It orders: (1) that rents from said property be paid to the clerk pending confirmation of such foreclosure sale by commissioners; and (2) that the costs of the action be taxed against Sanders.

Defendants Sanders, Challis and Dover excepted and appealed.

Dockery, Ruff, Perry, Bond & Cobb for plaintiff appellee.

J. C. Sedberry for R.. M. Sanders, Lynn S. Challis, T. Fred Challis and S. A. Dover, Jr., defendant appellants.

*240Bobbitt, J.

Before considering directly the questions presented, it seems appropriate to advert to the following uncontroverted matters.

(1) The deed of trust to Sedberry, Trustee, duly recorded since 1959, was a valid first lien on the property described therein.

(2) Plaintiff did not seek a personal judgment against defendants Howze on their $10,908.84 promissory note to Institute. (Note: Defendants Howze made no payment on said $10,908.84 promissory note.)

(3) The foreclosure by Sedberry, Trustee, is attacked solely by plaintiff, allegedly the owner and holder of the $10,908.84 second lien promissory note.

(4) According to the terms of the $595.00 note secured by the deed of trust to Sedberry, Trustee, the entire unpaid balance, $145.00 plus interest, was past due and in default at the time of the alleged agreement between defendant Herbert Howze and Sanders and at the time of the foreclosure proceedings.

We consider first appellants’ contention, based on appropriate exception and assignment of error, that plaintiff’s action should have been nonsuited. The rules applicable in the consideration of the evidence when passing on a motion for nonsuit are well settled. 4 Strong, N. C. Index, Trial § 21. It is noted that a plaintiff must make out his case secundum allegata. His recovery, if any, must be based on the allegations of his complaint. Nix v. English, 254 N.C. 414, 421, 119 S.E. 2d 220, and cases cited.

The complaint attacks the foreclosure on the grounds considered below.

Plaintiff, relying on the alleged oral agreement between defendant Herbert Howze and Sanders, contends the debt secured thereby was not in default at the time the deed of trust to Sedberry, Trustee, was foreclosed.

With reference to the alleged agreement, defendant Herbert Howze, a witness for plaintiff, testified in substance as follows:

He had a conversation with Sanders “about (his) plan to build a house through the Institute for Essential Housing, on the lot.” On the occasion of such conversation, he offered to pay Sanders $20.00 to apply on the then unpaid balance of $145.00 and interest; that Sanders would not take the $20.00 so offered, stating he (Howze) would “probably . . . need this money for something else” and it would be all right for him to wait until the house was completed and then pay the entire balance. At one time, he referred to the conversation as having taken place “the latter part of 1961” before “they started to build the house.” Later, he testified that during the conversation he told Sanders *241“they had started the house.” Later, he testified the conversation was in December 1961 or in January 1962.

Howze testified further that, after said conversation, Sanders made no demand for payment; that, when construction was in progress, he (Howze) visited the lot about twice a week; and that he had no notice of the foreclosure prior to completion thereof.
-*-*-
TASKS>
[1] In the foreclosure opinion, how much money did Herbert Howze offer to pay Sanders toward the unpaid balance?
[2] Render this sentence from the foreclosure opinion in Spanish: "Defendants Sanders, Challis and Dover excepted and appealed."
[3] Carry the foreclosure opinion forward from its final sentence, in the same judicial style.
-*-*-
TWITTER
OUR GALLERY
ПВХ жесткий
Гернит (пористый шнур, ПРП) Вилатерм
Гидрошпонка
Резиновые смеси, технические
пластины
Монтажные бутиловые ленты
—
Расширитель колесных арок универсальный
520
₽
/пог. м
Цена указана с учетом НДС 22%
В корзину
-*-*-
ANSWERS TO THE EXERCISES>
[1] $20.00

[2] Los demandados Sanders, Challis y Dover formularon excepciones y apelaron.

[3]
Howze on cross-examination testified: His last payment to Sanders was made on October 9, 1961. His conversation with Sanders was “around the early part of February 1962.” He testified: “It was in February that I offered (Sanders) $20.00.”

While not pertinent in passing upon the motion for judgment of non-suit, it seems appropriate to say that Sanders’ testimony was in direct conflict with that of Howze.

It is noted: Howze testified to one conversation with Sanders concerning the matters referred to above. Too, apart from Howze’s testimony concerning such conversation, there is no evidence that Sanders, prior to completion of the foreclosure, had knowledge or notice that a house was being built on the lot.

Conceding the sufficiency of the evidence to support a finding that Sanders assured defendant Herbert Howze that he need make no further payments until the house was completed, the evidence discloses no consideration sufficient to support a contract enforceable in law. Craig v. Price, 210 N.C. 739, 188 S.E. 321; Woodell v. Davis, 261 N.C. 160, 134 S.E. 2d 160. The debt was and had been past due. There is no evidence defendant Herbert Howze made any promise of any kind to Sanders.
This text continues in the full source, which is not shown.